Selection:
1.1. Droughts in Lowland River Floodplains and Peatlands

Lowland river floodplains and Central European peatlands are especially sensitive to increasing drought periods in the context of global warming [1,2,3,4,5,6,7]. In the already relatively dry continental regions in Germany’s Federal State of Brandenburg, groundwater and lake levels have declined significantly over the past 40–50 years, in some cases by up to 3 m [8,9,10]. In addition to the current global warming which constitutes an indirect human effect [11], direct human impacts via hydro-engineering and land reclamation measures have also been discussed as potential factors [12]. In particular, the extensive drainage works and groundwater regulation measures from the 1960s to the 1980s and water-sapping pine monocultures have been mentioned in this context [13,14]. Scenarios also suggest that water availability will continue to deteriorate significantly in the future [15].
However, the empirical findings on decreasing water quantities in Brandenburg and neighboring regions are mostly based on instrumental records of river, groundwater and lake levels, which usually only cover the last 30–60 years [9]. Only in very few cases do the records go beyond this period, often concerning important rivers for inland navigation (e.g., Elbe and Oder). However, their levels can be considerably disturbed by hydro-engineering and cannot be used for regional upscaling. Except in the few recorded cases of extreme flood events [16], the “societal memory” and thus the region-specific knowledge about hydrological variability are consequently limited to the period observed by instruments.

Collection entries:
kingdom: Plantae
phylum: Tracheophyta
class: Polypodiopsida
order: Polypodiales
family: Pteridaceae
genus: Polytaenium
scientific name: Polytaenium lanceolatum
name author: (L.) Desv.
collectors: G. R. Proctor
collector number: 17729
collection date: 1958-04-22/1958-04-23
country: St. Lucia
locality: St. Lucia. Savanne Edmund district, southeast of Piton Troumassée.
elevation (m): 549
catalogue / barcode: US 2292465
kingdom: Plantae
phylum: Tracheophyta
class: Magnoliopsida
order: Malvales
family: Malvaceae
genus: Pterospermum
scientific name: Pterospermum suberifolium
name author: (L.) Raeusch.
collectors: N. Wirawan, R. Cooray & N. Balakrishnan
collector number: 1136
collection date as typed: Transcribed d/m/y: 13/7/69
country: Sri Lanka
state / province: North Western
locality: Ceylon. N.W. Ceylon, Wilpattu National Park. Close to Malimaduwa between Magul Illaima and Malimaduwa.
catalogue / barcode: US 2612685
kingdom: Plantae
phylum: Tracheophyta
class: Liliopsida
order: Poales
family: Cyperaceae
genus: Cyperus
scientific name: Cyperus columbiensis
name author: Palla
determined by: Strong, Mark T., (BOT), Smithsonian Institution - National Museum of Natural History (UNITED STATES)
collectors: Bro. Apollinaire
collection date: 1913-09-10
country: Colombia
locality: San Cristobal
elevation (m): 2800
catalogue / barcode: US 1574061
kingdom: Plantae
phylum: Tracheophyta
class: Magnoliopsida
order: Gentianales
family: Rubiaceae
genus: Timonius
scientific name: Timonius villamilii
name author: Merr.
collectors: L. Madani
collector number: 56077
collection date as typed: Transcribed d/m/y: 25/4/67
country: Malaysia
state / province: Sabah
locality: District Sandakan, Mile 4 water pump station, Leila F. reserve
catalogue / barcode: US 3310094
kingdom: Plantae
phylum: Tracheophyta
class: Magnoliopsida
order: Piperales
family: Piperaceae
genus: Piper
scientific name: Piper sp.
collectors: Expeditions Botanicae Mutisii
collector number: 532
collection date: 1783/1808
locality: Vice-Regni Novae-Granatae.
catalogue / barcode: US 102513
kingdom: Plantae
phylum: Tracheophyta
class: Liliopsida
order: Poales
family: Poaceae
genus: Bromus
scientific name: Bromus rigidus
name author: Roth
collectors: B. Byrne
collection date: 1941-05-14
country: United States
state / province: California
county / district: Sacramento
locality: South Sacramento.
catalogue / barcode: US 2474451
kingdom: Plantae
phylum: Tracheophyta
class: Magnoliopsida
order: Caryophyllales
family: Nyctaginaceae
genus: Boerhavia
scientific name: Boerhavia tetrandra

Brief 1:
In the drought section, by how much have groundwater and lake levels in Brandenburg fallen in some cases over the past 40–50 years?
Brief 2:
State whether each statement agrees with the drought section, and support each answer with the deciding words quoted from it. (a) Instrumental records of river, groundwater and lake levels in Brandenburg and neighboring regions usually cover the last 30–60 years. (b) The levels of rivers such as the Elbe and Oder are suitable for regional upscaling. (c) Drainage works from the 1960s to the 1980s have been mentioned as a possible factor in the falling water levels.

Full output 1:
By up to 3 m.

Full output 2:
(a) Yes: "which usually only cover the last 30–60 years"
(b) No: "cannot be used for regional upscaling"
(c) Yes: "In particular, the extensive drainage works and groundwater regulation measures from the 1960s to the 1980s and water-sapping pine monocultures have been mentioned in this context"